Mbunas und Non-Mbunas

Veröffentlicht am 09.02.2017

Mbunas und Non-Mbunas

Hier eine einfache und schnelle Erklärung worin Mbunas und Non-Mbunas sich unterscheiden.

 

Hauptsächlich unterscheiden sich Mbunas und Non-Mbunas aufgrund ihrer unterschiedlichen Lebensräume im Malawi-See. Dadurch ergeben sich auch verschiedene Fressgewohnheiten entsprechend ihres Standortes.

 

Grundsätzlich bedeutet Mbuna in der Sprache der Tonga „die in den Felsen leben“ und ist somit als Bezeichnung für den Lebensraum zu verstehen. Allerdings ist es nicht gleichbedeutend mit der Bezeichnung Aufwuchsfresser, wobei das auf die meisten Mbunas natürlich zutrifft.

 

Mbunas halten sich also hauptsächlich in steinigen und felsigen Zonen des Malawi-Sees auf und suchen dort Schutz in den Schlupflöchern und Spalten der Steine. Hier finden sie auch ihre bevorzugte Nahrung, sie wächst praktisch vor der Haustür. Als Aufwuchsfresser ernähren sie sich zum Großteil rein pflanzlich und knabbern Algen und andere Pflanzen, die sie auf Felsen oder in ihrer Nähe finden, aber auch Phytoplankton gehört zum Speiseplan.
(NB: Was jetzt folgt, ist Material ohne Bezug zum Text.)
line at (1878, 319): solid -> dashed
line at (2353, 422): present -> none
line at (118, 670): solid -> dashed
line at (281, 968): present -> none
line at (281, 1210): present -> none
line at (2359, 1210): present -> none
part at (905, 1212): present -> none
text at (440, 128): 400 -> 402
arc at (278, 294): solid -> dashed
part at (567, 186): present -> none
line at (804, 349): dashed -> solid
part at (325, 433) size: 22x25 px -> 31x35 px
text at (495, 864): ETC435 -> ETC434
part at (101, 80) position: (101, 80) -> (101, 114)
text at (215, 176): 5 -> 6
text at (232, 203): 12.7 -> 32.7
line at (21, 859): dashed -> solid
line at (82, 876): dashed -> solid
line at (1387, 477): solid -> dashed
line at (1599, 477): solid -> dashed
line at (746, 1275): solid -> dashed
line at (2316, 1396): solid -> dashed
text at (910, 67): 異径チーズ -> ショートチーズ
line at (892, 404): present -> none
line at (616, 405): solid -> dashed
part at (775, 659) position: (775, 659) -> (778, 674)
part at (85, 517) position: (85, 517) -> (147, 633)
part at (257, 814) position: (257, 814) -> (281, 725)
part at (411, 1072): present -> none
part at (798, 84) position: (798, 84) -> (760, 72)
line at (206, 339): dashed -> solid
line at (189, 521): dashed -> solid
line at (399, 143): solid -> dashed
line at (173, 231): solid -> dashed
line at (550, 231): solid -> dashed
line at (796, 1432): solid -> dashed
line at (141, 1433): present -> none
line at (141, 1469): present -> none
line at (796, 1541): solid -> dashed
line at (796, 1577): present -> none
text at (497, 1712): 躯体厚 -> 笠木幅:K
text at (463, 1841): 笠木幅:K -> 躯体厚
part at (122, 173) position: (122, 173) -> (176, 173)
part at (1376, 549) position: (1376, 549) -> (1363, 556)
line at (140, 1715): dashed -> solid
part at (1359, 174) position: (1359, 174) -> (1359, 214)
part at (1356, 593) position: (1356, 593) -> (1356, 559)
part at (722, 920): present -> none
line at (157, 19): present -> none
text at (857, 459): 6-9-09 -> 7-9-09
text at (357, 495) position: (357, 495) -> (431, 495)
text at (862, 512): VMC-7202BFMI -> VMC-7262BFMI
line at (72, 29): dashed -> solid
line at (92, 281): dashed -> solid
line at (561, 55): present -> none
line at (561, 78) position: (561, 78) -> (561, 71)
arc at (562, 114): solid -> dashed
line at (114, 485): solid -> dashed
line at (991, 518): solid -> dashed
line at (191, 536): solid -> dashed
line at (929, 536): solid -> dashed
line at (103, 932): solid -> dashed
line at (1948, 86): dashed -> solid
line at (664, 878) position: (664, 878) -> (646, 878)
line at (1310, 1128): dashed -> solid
Andere Melanochromis Arten ernähren sich jedoch von tierischem Futter wie Wasserinsekten, Larven, Schnecken oder auch Fischbrut, weshalb die Verallgemeinerung „alle Mbunas sind Aufwuchsfresser“ nicht korrekt ist.

 

Selten verlassen sie ihren Lebensraum freiwillig und sind standorttreu. Sie beanspruchen für sich ein kleines Gebiet von wenigen Quadratmetern.

Anatomisch besonders ist auch für die Wissenschaftler, daß alle Mbunas im Brustbereich tiefer eingebettete Schuppen besitzen. Vermutlich ist dies eine Entwicklung aufgrund ihres Lebens in rauem Fels: bei Kontakt mit den scharfen Kanten ist die Verletzungsgefahr dadurch geringer.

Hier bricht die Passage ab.